**Records for this task:**
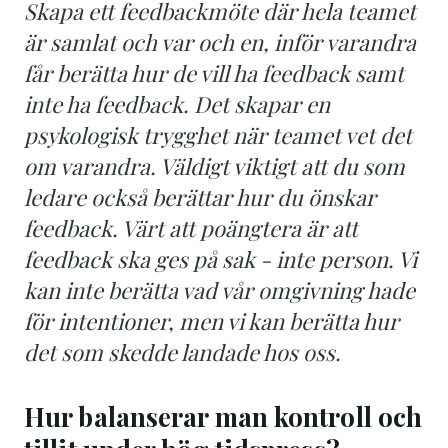
Skapa ett feedbackmöte där hela teamet
är samlat och var och en, inför varandra
får berätta hur de vill ha feedback samt
inte ha feedback. Det skapar en
psykologisk trygghet när teamet vet det
om varandra. Väldigt viktigt att du som
ledare också berättar hur du önskar
feedback. Värt att poängtera är att
feedback ska ges på sak - inte person. Vi
kan inte berätta vad vår omgivning hade
för intentioner, men vi kan berätta hur
det som skedde landade hos oss.
Hur balanserar man kontroll och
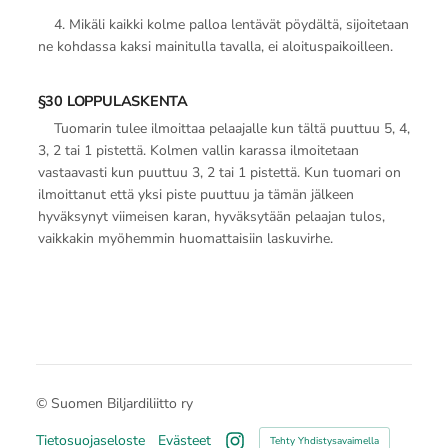
4. Mikäli kaikki kolme palloa lentävät pöydältä, sijoitetaan
ne kohdassa kaksi mainitulla tavalla, ei aloituspaikoilleen.
§30 LOPPULASKENTA
Tuomarin tulee ilmoittaa pelaajalle kun tältä puuttuu 5, 4,
3, 2 tai 1 pistettä. Kolmen vallin karassa ilmoitetaan
vastaavasti kun puuttuu 3, 2 tai 1 pistettä. Kun tuomari on
ilmoittanut että yksi piste puuttuu ja tämän jälkeen
hyväksynyt viimeisen karan, hyväksytään pelaajan tulos,
vaikkakin myöhemmin huomattaisiin laskuvirhe.
©
Suomen Biljardiliitto ry
Tietosuojaseloste
Evästeet
Tehty Yhdistysavaimella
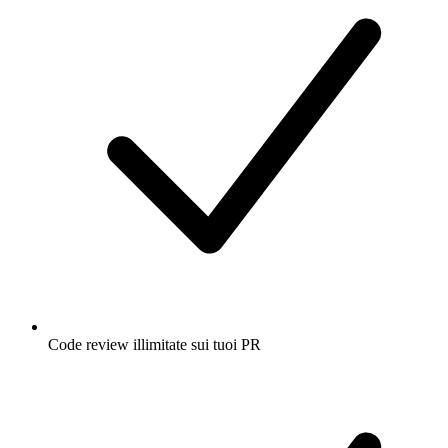
Code review illimitate sui tuoi PR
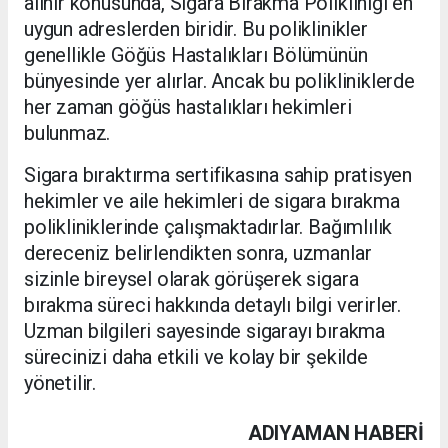
alınır konusunda, Sigara Bırakma Polikliniği en
uygun adreslerden biridir. Bu poliklinikler
genellikle Göğüs Hastalıkları Bölümünün
bünyesinde yer alırlar. Ancak bu polikliniklerde
her zaman göğüs hastalıkları hekimleri
bulunmaz.
Sigara bıraktırma sertifikasına sahip pratisyen
hekimler ve aile hekimleri de sigara bırakma
polikliniklerinde çalışmaktadırlar. Bağımlılık
dereceniz belirlendikten sonra, uzmanlar
sizinle bireysel olarak görüşerek sigara
bırakma süreci hakkında detaylı bilgi verirler.
Uzman bilgileri sayesinde sigarayı bırakma
sürecinizi daha etkili ve kolay bir şekilde
yönetilir.
ADIYAMAN HABERİ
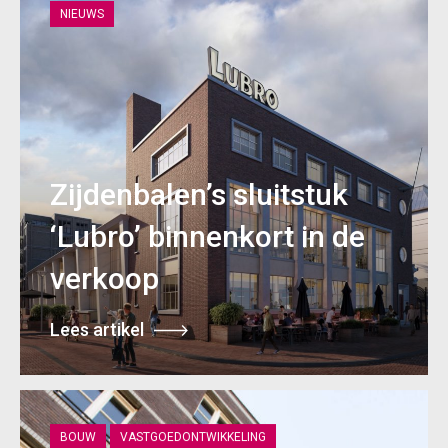
NIEUWS
Zijdenbalen’s sluitstuk
‘Lubro’ binnenkort in de
verkoop
Lees artikel
BOUW
VASTGOEDONTWIKKELING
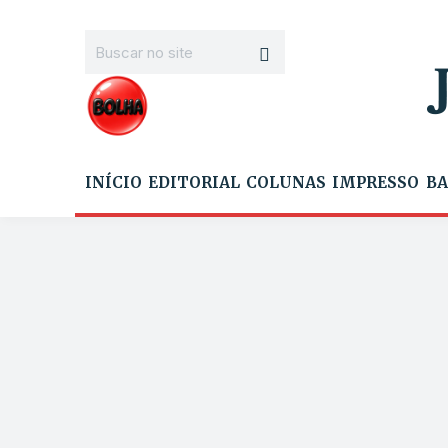
INÍCIO
EDITORIAL
COLUNAS
IMPRESSO
BA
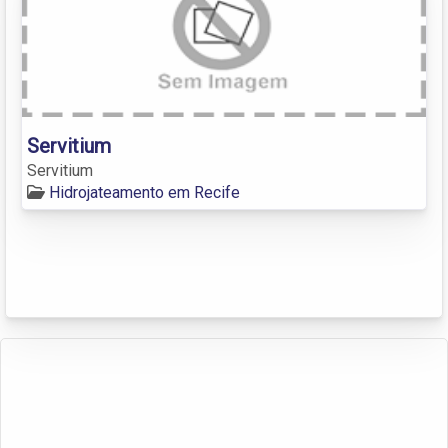
Servitium
Servitium
Hidrojateamento em Recife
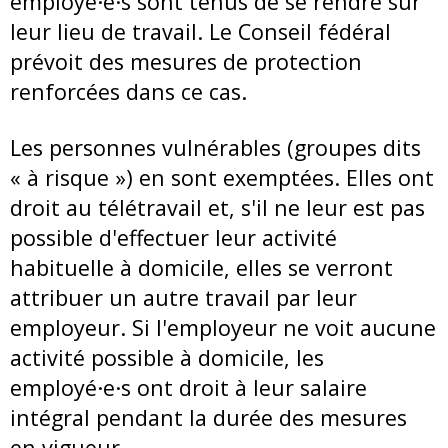
employé·e·s sont tenus de se rendre sur
leur lieu de travail. Le Conseil fédéral
prévoit des mesures de protection
renforcées dans ce cas.
Les personnes vulnérables (groupes dits
« à risque ») en sont exemptées. Elles ont
droit au télétravail et, s'il ne leur est pas
possible d'effectuer leur activité
habituelle à domicile, elles se verront
attribuer un autre travail par leur
employeur. Si l'employeur ne voit aucune
activité possible à domicile, les
employé·e·s ont droit à leur salaire
intégral pendant la durée des mesures
en vigueur.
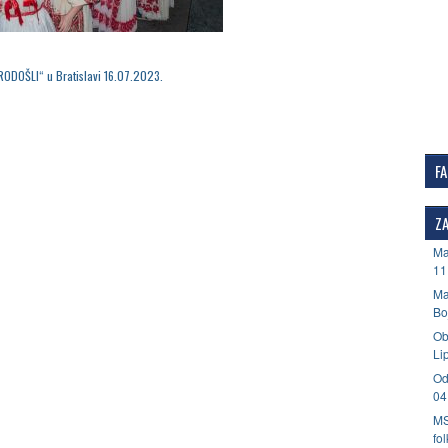
RODOŠLI“ u Bratislavi 16.07.2023.
F
ZA
Ma
11
Ma
Bo
Ob
Li
Od
04
MS
fo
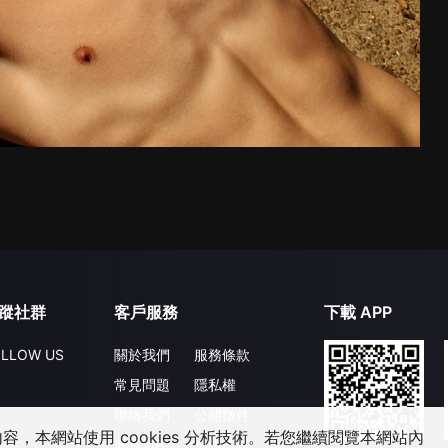
蹤社群
客戶服務
下載 APP
LLOW US
關於我們
服務條款
常見問題
隱私權
聯絡我們
公開徵件
，本網站使用 cookies 分析技術。若您繼續閱覽本網站內
升級VIP
合作洽談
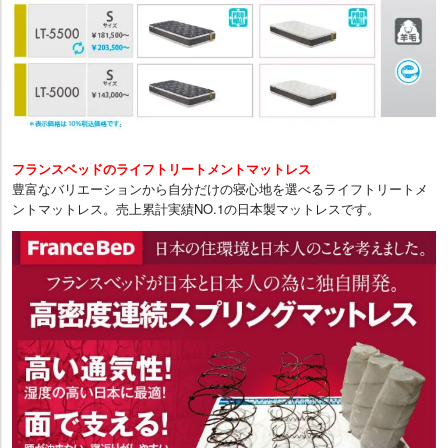
フランスベッドのライフトリートメントマットレス
豊富なバリエーションから自分だけの寝心地を選べるライフトリートメ
ントマットレス。売上累計実績NO.1の日本製マットレスです。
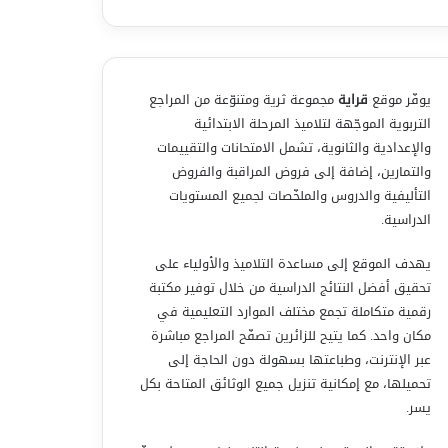
يوفّر موقع
قراية
مجموعة ثرية ومتنوّعة من المراجع
التربوية الموجّهة لتلاميذ المرحلة الابتدائية
والإعدادية والثانوية، تشمل الامتحانات والتقييمات
والتمارين، إضافة إلى فروض المراقبة والفروض
التأليفية والدروس والملخّصات لجميع المستويات
الدراسية.
يهدف الموقع إلى مساعدة التلاميذ والأولياء على
تحقيق أفضل النتائج الدراسية من خلال توفير مكتبة
رقمية متكاملة تجمع مختلف الموارد التعليمية في
مكان واحد. كما يتيح للزائرين تصفّح المراجع مباشرة
عبر الإنترنت، وطباعتها بسهولة دون الحاجة إلى
تحميلها، مع إمكانية تنزيل جميع الوثائق المتاحة بكل
يسر.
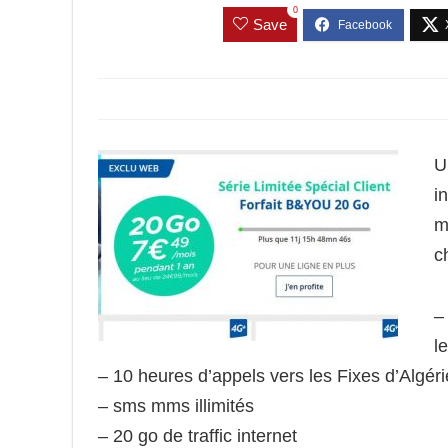
0
Save
U
i
m
c
–
l
– 10 heures d’appels vers les Fixes d’Algéri
– sms mms illimités
– 20 go de traffic internet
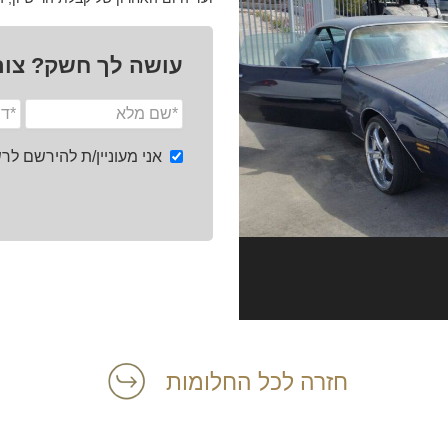
עושה לך חשק? צור
אני מעוניין/ת להירשם ל
חזרה לכל החלומות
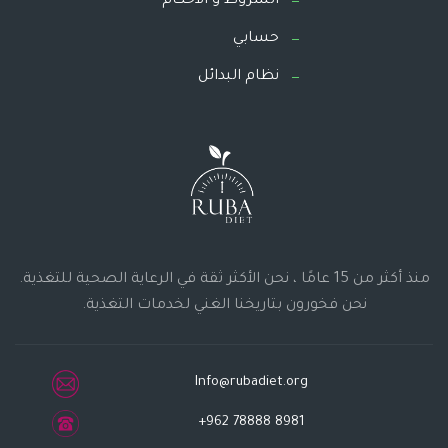
الشروط و الاحكام
حسابي
نظام البدائل
منذ أكثر من 15 عامًا ، نحن الأكثر ثقة في الرعاية الصحية للتغذية.
نحن فخورون بتاريخنا الغني لخدمات التغذية.
Info@rubadiet.org
+962 78888 8981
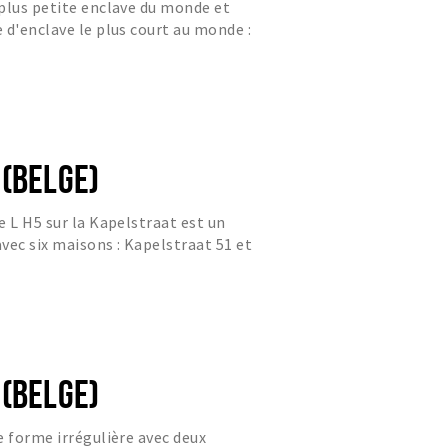
plus petite enclave du monde et
 d'enclave le plus court au monde :
 (BELGE)
e L H5 sur la Kapelstraat est un
avec six maisons : Kapelstraat 51 et
2B, 14, 16 et 18.
 (BELGE)
e forme irrégulière avec deux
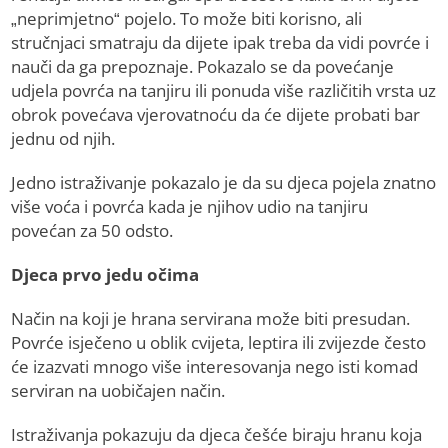
„neprimjetno“ pojelo. To može biti korisno, ali
stručnjaci smatraju da dijete ipak treba da vidi povrće i
nauči da ga prepoznaje. Pokazalo se da povećanje
udjela povrća na tanjiru ili ponuda više različitih vrsta uz
obrok povećava vjerovatnoću da će dijete probati bar
jednu od njih.
Jedno istraživanje pokazalo je da su djeca pojela znatno
više voća i povrća kada je njihov udio na tanjiru
povećan za 50 odsto.
Djeca prvo jedu očima
Način na koji je hrana servirana može biti presudan.
Povrće isječeno u oblik cvijeta, leptira ili zvijezde često
će izazvati mnogo više interesovanja nego isti komad
serviran na uobičajen način.
Istraživanja pokazuju da djeca češće biraju hranu koja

**Your task:** Copy the material above exactly and drop the pictures.

**Result of this exercise:**
Skapa ett feedbackmöte där hela teamet
är samlat och var och en, inför varandra
får berätta hur de vill ha feedback samt
inte ha feedback. Det skapar en
psykologisk trygghet när teamet vet det
om varandra. Väldigt viktigt att du som
ledare också berättar hur du önskar
feedback. Värt att poängtera är att
feedback ska ges på sak - inte person. Vi
kan inte berätta vad vår omgivning hade
för intentioner, men vi kan berätta hur
det som skedde landade hos oss.
Hur balanserar man kontroll och
4. Mikäli kaikki kolme palloa lentävät pöydältä, sijoitetaan
ne kohdassa kaksi mainitulla tavalla, ei aloituspaikoilleen.
§30 LOPPULASKENTA
Tuomarin tulee ilmoittaa pelaajalle kun tältä puuttuu 5, 4,
3, 2 tai 1 pistettä. Kolmen vallin karassa ilmoitetaan
vastaavasti kun puuttuu 3, 2 tai 1 pistettä. Kun tuomari on
ilmoittanut että yksi piste puuttuu ja tämän jälkeen
hyväksynyt viimeisen karan, hyväksytään pelaajan tulos,
vaikkakin myöhemmin huomattaisiin laskuvirhe.
©
Suomen Biljardiliitto ry
Tietosuojaseloste
Evästeet
Tehty Yhdistysavaimella
Code review illimitate sui tuoi PR
alınır konusunda, Sigara Bırakma Polikliniği en
uygun adreslerden biridir. Bu poliklinikler
genellikle Göğüs Hastalıkları Bölümünün
bünyesinde yer alırlar. Ancak bu polikliniklerde
her zaman göğüs hastalıkları hekimleri
bulunmaz.
Sigara bıraktırma sertifikasına sahip pratisyen
hekimler ve aile hekimleri de sigara bırakma
polikliniklerinde çalışmaktadırlar. Bağımlılık
dereceniz belirlendikten sonra, uzmanlar
sizinle bireysel olarak görüşerek sigara
bırakma süreci hakkında detaylı bilgi verirler.
Uzman bilgileri sayesinde sigarayı bırakma
sürecinizi daha etkili ve kolay bir şekilde
yönetilir.
ADIYAMAN HABERİ
NIEUWS
Zijdenbalen’s sluitstuk
‘Lubro’ binnenkort in de
verkoop
Lees artikel
BOUW
VASTGOEDONTWIKKELING
INÍCIO
EDITORIAL
COLUNAS
IMPRESSO
BA
Servitium
Servitium
Hidrojateamento em Recife
employé·e·s sont tenus de se rendre sur
leur lieu de travail. Le Conseil fédéral
prévoit des mesures de protection
renforcées dans ce cas.
Les personnes vulnérables (groupes dits
« à risque ») en sont exemptées. Elles ont
droit au télétravail et, s'il ne leur est pas
possible d'effectuer leur activité
habituelle à domicile, elles se verront
attribuer un autre travail par leur
employeur. Si l'employeur ne voit aucune
activité possible à domicile, les
employé·e·s ont droit à leur salaire
intégral pendant la durée des mesures
en vigueur.
RODOŠLI“ u Bratislavi 16.07.2023.
F
ZA
Ma
11
Ma
Bo
Ob
Li
Od
04
MS
fo
蹤社群
客戶服務
下載 APP
LLOW US
關於我們
服務條款
常見問題
隱私權
聯絡我們
公開徵件
，本網站使用 cookies 分析技術。若您繼續閱覽本網站內
升級VIP
合作洽談
フランスベッドのライフトリートメントマットレス
豊富なバリエーションから自分だけの寝心地を選べるライフトリートメ
ントマットレス。売上累計実績NO.1の日本製マットレスです。
يوفّر موقع
قراية
مجموعة ثرية ومتنوّعة من المراجع
التربوية الموجّهة لتلاميذ المرحلة الابتدائية
والإعدادية والثانوية، تشمل الامتحانات والتقييمات
والتمارين، إضافة إلى فروض المراقبة والفروض
التأليفية والدروس والملخّصات لجميع المستويات
الدراسية.
يهدف الموقع إلى مساعدة التلاميذ والأولياء على
تحقيق أفضل النتائج الدراسية من خلال توفير مكتبة
رقمية متكاملة تجمع مختلف الموارد التعليمية في
مكان واحد. كما يتيح للزائرين تصفّح المراجع مباشرة
عبر الإنترنت، وطباعتها بسهولة دون الحاجة إلى
تحميلها، مع إمكانية تنزيل جميع الوثائق المتاحة بكل
يسر.
0
Save
U
i
m
c
–
l
– 10 heures d’appels vers les Fixes d’Algéri
– sms mms illimités
– 20 go de traffic internet
עושה לך חשק? צור
אני מעוניין/ת להירשם ל
חזרה לכל החלומות
الشروط و الاحكام
حسابي
نظام البدائل
منذ أكثر من 15 عامًا ، نحن الأكثر ثقة في الرعاية الصحية للتغذية.
نحن فخورون بتاريخنا الغني لخدمات التغذية.
Info@rubadiet.org
+962 78888 8981
plus petite enclave du monde et
 d'enclave le plus court au monde :
 (BELGE)
e L H5 sur la Kapelstraat est un
avec six maisons : Kapelstraat 51 et
2B, 14, 16 et 18.
 (BELGE)
e forme irrégulière avec deux
„neprimjetno“ pojelo. To može biti korisno, ali
stručnjaci smatraju da dijete ipak treba da vidi povrće i
nauči da ga prepoznaje. Pokazalo se da povećanje
udjela povrća na tanjiru ili ponuda više različitih vrsta uz
obrok povećava vjerovatnoću da će dijete probati bar
jednu od njih.
Jedno istraživanje pokazalo je da su djeca pojela znatno
više voća i povrća kada je njihov udio na tanjiru
povećan za 50 odsto.
Djeca prvo jedu očima
Način na koji je hrana servirana može biti presudan.
Povrće isječeno u oblik cvijeta, leptira ili zvijezde često
će izazvati mnogo više interesovanja nego isti komad
serviran na uobičajen način.
Istraživanja pokazuju da djeca češće biraju hranu koja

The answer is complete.